Bundesregierung startet Kampagne Analphabetismus kein Problem der Dritten Welt

Düsseldorf · Die Zahlen sind besorgniserregend: 7,5 Millionen Menschen können nicht lesen und schreiben. Die Rede ist nicht von einem Dritte-Welt-Land. Die Rede ist von Deutschland, einer der führenden Industrienationen der Welt. Die Bundesregierung nimmt den Kampf gegen Analphabetismus auf.

Die Anforderungen unserer Gesellschaft an den Einzelnen sind hoch — und im Zuge der Globalisierung und stetig steigenden Vernetzung werden sie immer höher. Im Vordergrund steht der Leistungsgedanke.

Für viele Deutsche stellen diese Anforderungen ein unüberwindbares Hindernis dar: Sie können nicht ausreichend schreiben und lesen. Aufgrund dieser Schwäche werden an den Rand der Gesellschaft gedrückt. 7,5 Millionen sollen es laut einer EU-Studie sein. Europaweit sind die Zahlen noch alarmierender. Fast jeder Fünfte sei betroffen.

Die SPD forderte bereits lauthals, die Zahl der sogenannten funktionalen Analphabeten zu halbieren. Dafür müsse der Bund ab kommenden Jahr mindestens 50 Millionen Euro für Alphabetisierungs- und Grundlagenarbeit bereitstellen, mindestens 100.000 Kursplätze sollten zur Verfügung stehen.

14 Prozent der Deutschen haben demnach mit Problemen etwa auf dem Jobmarkt zu kämpfen.

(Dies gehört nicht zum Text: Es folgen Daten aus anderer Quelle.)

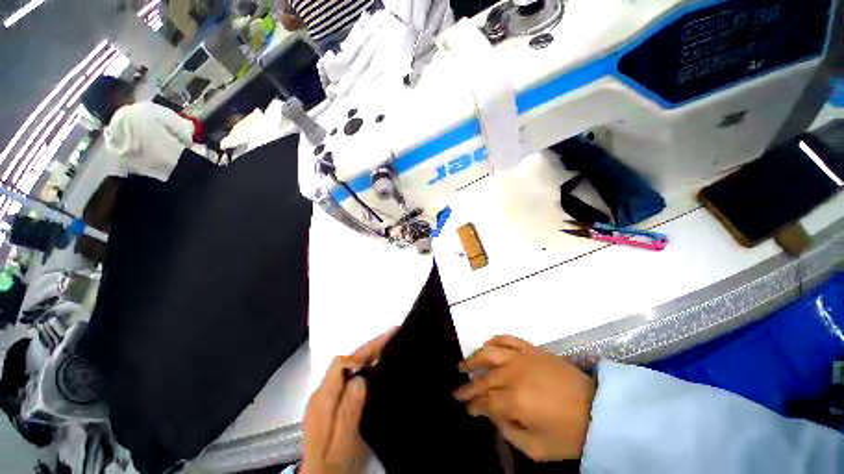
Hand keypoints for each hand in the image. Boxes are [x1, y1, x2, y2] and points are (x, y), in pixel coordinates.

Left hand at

Dieser Zustand verlange eine "gemeinsame Kraftanstrengung aller relevanten Akteure aus Politik, Wirtschaft, Medien und Verbänden", erklärten SPD-Abgeordnete.

Neben dem schweren Einzelschicksal dürfe indes auch nicht der volkswirtschaftliche Schaden außer Acht gelassen werden. Experten der EU-Kommission sind sich sicher: Würde der Staat die Grundkompetenz von Schülern im Lesen, Schreiben, der Mathematik und den Naturwissenschaften besser fördern, könnte das Bruttoinlandsprodukt Europas um mehrere Billionen Euro steigen.

Und doch ist Analphabetismus ein in Deutschland tabuisiertes Thema. Die Bundesregierung nimmt nun den Kampf gegen Analphabetismus auf. Sie stellt am Mittwoch eine Kampagne vor. Bereits 2006 hatte der Bund einen Förderschwerpunkt eingerichtet. 30 Millionen Euro gab es seitdem für mehr als 120 Projekte zur Alphabetisierung und Grundbildung Erwachsener aus.

Die EU-Sachverständigen hatten bereits mehrere Konzepte vorgeschlagen, um Kinder wie Erwachsene zu fördern. Dazu gehören etwa mehr Lehrer, attraktivere Bibliotheken mit digitalen Medien, mehr Aufklärung über Analphabetismus und die Förderung von Kindern mit ausländischen Wurzeln. Nicht nur in den Schulen, sondern auch in der Familie, am Arbeitsplatz und in den Medien müsse das Thema diskutiert werden.